How does Scala's groupBy identity work?

Question

I was browsing around and found a question about grouping a String by it\'s characters, such as this:

The input:

\"aaabbbccccdd\"


        

Answer 1

First, let's see what happens when you iterate over a String:

scala> "asdf".toList
res1: List[Char] = List(a, s, d, f)

Next, consider that sometimes we want to group elements on the basis of some specific attribute of an object.

For instance, we might group a list of strings by length as in...

List("aa", "bbb", "bb", "bbb").groupBy(_.length)

What if you just wanted to group each item by the item itself. You could pass in the identity function like this:

List("aa", "bbb", "bb", "bbb").groupBy(identity)

You could do something silly like this, but it would be silly:

List("aa", "bbb", "bb", "bbb").groupBy(_.toString)

Answer 2

Take a look at

str.groupBy(identity)

which returns

scala.collection.immutable.Map[Char,String] = Map(b -> bbb, d -> dd, a -> aaa, c -> cccc)

so the key by which the elements are grouped by is the character.

Answer 3

Basically list.groupBy(identity) is just a fancy way of saying list.groupBy(x => x), which in my opinion is clearer. It groups a list containing duplicate items by those items.

Answer 4

To understand this just call scala repl with -Xprint:typer option:

val res2: immutable.Map[Char,String] = augmentString(str).groupBy[Char]({
   ((x: Char) => identity[Char](x))
});

Scalac converts a simple String into StringOps with is a subclass of TraversableLike which has a groupBy method:

def groupBy[K](f: A => K): immutable.Map[K, Repr] = {
    val m = mutable.Map.empty[K, Builder[A, Repr]]
    for (elem <- this) {
      val key = f(elem)
      val bldr = m.getOrElseUpdate(key, newBuilder)
      bldr += elem
    }
    val b = immutable.Map.newBuilder[K, Repr]
    for ((k, v) <- m)
      b += ((k, v.result))

    b.result
  }

So groupBy contains a map into which inserts chars return by identity function.

Answer 5

This is your expression:

val list = str.groupBy(identity).toList.sortBy(_._1).map(_._2)

Let's go item by function by function. The first one is groupBy, which will partition your String using the list of keys passed by the discriminator function, which in your case is identity. The discriminator function will be applied to each character in the screen and all characters that return the same result will be grouped together. If we want to separate the letter a from the rest we could use x => x == 'a' as our discriminator function. That would group your string chars into the return of this function (true or false) in map:

 Map(false -> bbbccccdd, true -> aaa)

By using identity, which is a "nice" way to say x => x, we get a map where each character gets separated in map, in your case:

Map(c -> cccc, a -> aaa, d -> dd, b -> bbb)

Then we convert the map to a list of tuples (char,String) with toList.

Order it by char with sortBy and just keep the String with the map getting your final result.

Answer 6

Whenever you try to use methods such as groupBy on the String.
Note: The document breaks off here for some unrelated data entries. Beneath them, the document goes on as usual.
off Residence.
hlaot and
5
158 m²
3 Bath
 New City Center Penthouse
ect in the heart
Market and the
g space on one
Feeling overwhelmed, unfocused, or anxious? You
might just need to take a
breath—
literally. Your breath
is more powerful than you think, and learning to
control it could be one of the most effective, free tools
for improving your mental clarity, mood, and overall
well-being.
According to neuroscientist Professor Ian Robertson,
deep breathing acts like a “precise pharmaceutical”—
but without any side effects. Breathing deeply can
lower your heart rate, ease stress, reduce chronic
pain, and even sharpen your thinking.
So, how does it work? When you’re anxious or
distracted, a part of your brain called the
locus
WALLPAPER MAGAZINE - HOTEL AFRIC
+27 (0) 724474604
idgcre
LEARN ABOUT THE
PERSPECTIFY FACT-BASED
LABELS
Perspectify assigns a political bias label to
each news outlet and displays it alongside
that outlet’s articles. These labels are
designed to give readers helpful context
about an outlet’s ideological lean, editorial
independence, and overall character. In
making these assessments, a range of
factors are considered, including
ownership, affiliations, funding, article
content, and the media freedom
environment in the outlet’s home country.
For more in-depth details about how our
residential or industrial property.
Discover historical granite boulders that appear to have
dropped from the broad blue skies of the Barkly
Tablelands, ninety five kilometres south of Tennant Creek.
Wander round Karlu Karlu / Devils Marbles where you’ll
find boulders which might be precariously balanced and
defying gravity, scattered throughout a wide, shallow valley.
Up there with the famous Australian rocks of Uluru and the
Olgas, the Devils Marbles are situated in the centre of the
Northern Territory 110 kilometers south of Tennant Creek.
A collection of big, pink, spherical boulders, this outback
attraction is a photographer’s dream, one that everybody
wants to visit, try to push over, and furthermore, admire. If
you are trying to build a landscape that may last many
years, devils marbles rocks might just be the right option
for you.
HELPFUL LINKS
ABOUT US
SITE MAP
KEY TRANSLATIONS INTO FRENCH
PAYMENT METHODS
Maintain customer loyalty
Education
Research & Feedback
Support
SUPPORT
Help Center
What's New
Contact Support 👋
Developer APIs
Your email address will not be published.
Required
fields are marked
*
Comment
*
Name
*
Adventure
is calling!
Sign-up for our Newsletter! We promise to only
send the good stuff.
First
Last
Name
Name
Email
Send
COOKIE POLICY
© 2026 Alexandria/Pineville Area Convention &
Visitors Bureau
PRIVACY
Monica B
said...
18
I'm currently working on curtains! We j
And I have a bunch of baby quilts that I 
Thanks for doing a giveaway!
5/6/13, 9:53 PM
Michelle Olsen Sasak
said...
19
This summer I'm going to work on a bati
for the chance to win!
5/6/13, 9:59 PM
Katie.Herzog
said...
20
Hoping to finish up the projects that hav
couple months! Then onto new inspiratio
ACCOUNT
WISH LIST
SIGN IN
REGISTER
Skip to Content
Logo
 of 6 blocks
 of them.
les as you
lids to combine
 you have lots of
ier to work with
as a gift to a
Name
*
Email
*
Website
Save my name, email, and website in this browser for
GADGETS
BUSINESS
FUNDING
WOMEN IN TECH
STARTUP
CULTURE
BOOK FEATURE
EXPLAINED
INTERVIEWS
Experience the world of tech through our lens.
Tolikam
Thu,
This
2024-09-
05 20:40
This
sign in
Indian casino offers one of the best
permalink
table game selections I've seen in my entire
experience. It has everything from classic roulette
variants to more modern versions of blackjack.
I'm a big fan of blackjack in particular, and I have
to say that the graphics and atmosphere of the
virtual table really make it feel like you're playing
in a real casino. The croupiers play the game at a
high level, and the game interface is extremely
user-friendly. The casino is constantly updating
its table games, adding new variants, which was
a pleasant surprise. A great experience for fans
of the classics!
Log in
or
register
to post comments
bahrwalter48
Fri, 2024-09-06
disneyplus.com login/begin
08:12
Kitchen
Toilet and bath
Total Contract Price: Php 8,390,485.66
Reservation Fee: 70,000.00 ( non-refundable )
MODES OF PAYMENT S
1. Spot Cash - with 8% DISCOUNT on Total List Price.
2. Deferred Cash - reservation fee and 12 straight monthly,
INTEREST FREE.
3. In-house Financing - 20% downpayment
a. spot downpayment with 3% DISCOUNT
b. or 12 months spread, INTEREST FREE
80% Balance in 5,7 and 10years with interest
It's important to note that it is implicitly converted to StringOps and not List[Char].

StringOps

The signature of groupBy is given by-

def groupBy[K](f: (Char) ⇒ K): Map[K, String]

Hence, the result is in the form -

Map[Char,String]

List[Char]

The signature of groupBy is given by-

def groupBy[K](f: (Char) ⇒ K): Map[K, List[Char]]

If it had been implicitly converted to List[Char] the result would be of the form -

Map[Char,List[Char]]

Now this should implicitly answer your curious question, as how scala figured out to groupBy on Char (see the signature) and yet give you Map[Char, String].